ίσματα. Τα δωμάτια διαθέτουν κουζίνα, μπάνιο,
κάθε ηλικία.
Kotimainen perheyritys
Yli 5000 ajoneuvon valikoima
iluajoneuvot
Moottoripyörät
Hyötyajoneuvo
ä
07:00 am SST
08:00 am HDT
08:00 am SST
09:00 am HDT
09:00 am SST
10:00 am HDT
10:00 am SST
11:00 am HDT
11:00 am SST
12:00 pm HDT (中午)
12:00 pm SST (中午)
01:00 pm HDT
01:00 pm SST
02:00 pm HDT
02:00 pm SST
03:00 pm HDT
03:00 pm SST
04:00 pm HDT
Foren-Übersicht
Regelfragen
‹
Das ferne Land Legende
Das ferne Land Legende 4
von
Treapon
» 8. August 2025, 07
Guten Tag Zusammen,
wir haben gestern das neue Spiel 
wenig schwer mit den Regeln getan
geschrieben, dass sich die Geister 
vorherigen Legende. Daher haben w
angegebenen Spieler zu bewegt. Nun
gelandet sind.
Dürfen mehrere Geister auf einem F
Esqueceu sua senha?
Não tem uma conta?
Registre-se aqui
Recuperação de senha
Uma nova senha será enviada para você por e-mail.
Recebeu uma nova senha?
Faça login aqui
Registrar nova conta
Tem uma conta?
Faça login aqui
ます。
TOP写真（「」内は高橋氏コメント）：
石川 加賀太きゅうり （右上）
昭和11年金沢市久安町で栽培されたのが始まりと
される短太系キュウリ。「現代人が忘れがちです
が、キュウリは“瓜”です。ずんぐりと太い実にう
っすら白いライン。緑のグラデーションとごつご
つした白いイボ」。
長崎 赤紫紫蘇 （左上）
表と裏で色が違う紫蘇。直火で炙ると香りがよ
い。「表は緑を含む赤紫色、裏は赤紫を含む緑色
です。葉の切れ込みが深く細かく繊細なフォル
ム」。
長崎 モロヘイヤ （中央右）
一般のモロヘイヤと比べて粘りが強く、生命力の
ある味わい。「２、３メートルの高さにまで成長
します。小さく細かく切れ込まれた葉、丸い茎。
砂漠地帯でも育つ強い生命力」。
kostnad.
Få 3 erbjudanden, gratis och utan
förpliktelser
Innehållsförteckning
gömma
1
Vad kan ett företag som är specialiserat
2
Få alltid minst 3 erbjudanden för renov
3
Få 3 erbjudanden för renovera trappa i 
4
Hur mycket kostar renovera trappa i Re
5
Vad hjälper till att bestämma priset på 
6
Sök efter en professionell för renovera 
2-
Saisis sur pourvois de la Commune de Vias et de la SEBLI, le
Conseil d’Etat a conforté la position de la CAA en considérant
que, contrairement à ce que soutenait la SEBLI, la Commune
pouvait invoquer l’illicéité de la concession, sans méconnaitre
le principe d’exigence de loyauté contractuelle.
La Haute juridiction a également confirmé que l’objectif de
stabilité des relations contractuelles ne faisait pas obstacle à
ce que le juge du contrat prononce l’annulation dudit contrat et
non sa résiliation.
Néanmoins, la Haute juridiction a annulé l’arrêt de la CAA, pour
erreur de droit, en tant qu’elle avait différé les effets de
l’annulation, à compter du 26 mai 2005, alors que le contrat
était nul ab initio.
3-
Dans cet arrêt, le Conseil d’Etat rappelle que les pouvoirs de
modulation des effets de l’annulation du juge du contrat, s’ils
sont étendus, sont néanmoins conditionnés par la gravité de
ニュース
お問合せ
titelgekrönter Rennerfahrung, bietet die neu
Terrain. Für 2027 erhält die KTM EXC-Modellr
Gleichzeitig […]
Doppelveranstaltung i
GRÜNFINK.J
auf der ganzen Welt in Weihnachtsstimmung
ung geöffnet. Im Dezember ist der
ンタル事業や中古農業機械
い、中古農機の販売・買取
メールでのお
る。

» **WORK INSTRUCTIONS**: Reproduce every line of the listing above verbatim, from the first line to the last, without changing a single character.

» **REPLY**:
ίσματα. Τα δωμάτια διαθέτουν κουζίνα, μπάνιο,
κάθε ηλικία.
Kotimainen perheyritys
Yli 5000 ajoneuvon valikoima
iluajoneuvot
Moottoripyörät
Hyötyajoneuvo
ä
07:00 am SST
08:00 am HDT
08:00 am SST
09:00 am HDT
09:00 am SST
10:00 am HDT
10:00 am SST
11:00 am HDT
11:00 am SST
12:00 pm HDT (中午)
12:00 pm SST (中午)
01:00 pm HDT
01:00 pm SST
02:00 pm HDT
02:00 pm SST
03:00 pm HDT
03:00 pm SST
04:00 pm HDT
Foren-Übersicht
Regelfragen
‹
Das ferne Land Legende
Das ferne Land Legende 4
von
Treapon
» 8. August 2025, 07
Guten Tag Zusammen,
wir haben gestern das neue Spiel 
wenig schwer mit den Regeln getan
geschrieben, dass sich die Geister 
vorherigen Legende. Daher haben w
angegebenen Spieler zu bewegt. Nun
gelandet sind.
Dürfen mehrere Geister auf einem F
Esqueceu sua senha?
Não tem uma conta?
Registre-se aqui
Recuperação de senha
Uma nova senha será enviada para você por e-mail.
Recebeu uma nova senha?
Faça login aqui
Registrar nova conta
Tem uma conta?
Faça login aqui
ます。
TOP写真（「」内は高橋氏コメント）：
石川 加賀太きゅうり （右上）
昭和11年金沢市久安町で栽培されたのが始まりと
される短太系キュウリ。「現代人が忘れがちです
が、キュウリは“瓜”です。ずんぐりと太い実にう
っすら白いライン。緑のグラデーションとごつご
つした白いイボ」。
長崎 赤紫紫蘇 （左上）
表と裏で色が違う紫蘇。直火で炙ると香りがよ
い。「表は緑を含む赤紫色、裏は赤紫を含む緑色
です。葉の切れ込みが深く細かく繊細なフォル
ム」。
長崎 モロヘイヤ （中央右）
一般のモロヘイヤと比べて粘りが強く、生命力の
ある味わい。「２、３メートルの高さにまで成長
します。小さく細かく切れ込まれた葉、丸い茎。
砂漠地帯でも育つ強い生命力」。
kostnad.
Få 3 erbjudanden, gratis och utan
förpliktelser
Innehållsförteckning
gömma
1
Vad kan ett företag som är specialiserat
2
Få alltid minst 3 erbjudanden för renov
3
Få 3 erbjudanden för renovera trappa i 
4
Hur mycket kostar renovera trappa i Re
5
Vad hjälper till att bestämma priset på 
6
Sök efter en professionell för renovera 
2-
Saisis sur pourvois de la Commune de Vias et de la SEBLI, le
Conseil d’Etat a conforté la position de la CAA en considérant
que, contrairement à ce que soutenait la SEBLI, la Commune
pouvait invoquer l’illicéité de la concession, sans méconnaitre
le principe d’exigence de loyauté contractuelle.
La Haute juridiction a également confirmé que l’objectif de
stabilité des relations contractuelles ne faisait pas obstacle à
ce que le juge du contrat prononce l’annulation dudit contrat et
non sa résiliation.
Néanmoins, la Haute juridiction a annulé l’arrêt de la CAA, pour
erreur de droit, en tant qu’elle avait différé les effets de
l’annulation, à compter du 26 mai 2005, alors que le contrat
était nul ab initio.
3-
Dans cet arrêt, le Conseil d’Etat rappelle que les pouvoirs de
modulation des effets de l’annulation du juge du contrat, s’ils
sont étendus, sont néanmoins conditionnés par la gravité de
ニュース
お問合せ
titelgekrönter Rennerfahrung, bietet die neu
Terrain. Für 2027 erhält die KTM EXC-Modellr
Gleichzeitig […]
Doppelveranstaltung i
GRÜNFINK.J
auf der ganzen Welt in Weihnachtsstimmung
ung geöffnet. Im Dezember ist der
ンタル事業や中古農業機械
い、中古農機の販売・買取
メールでのお
る。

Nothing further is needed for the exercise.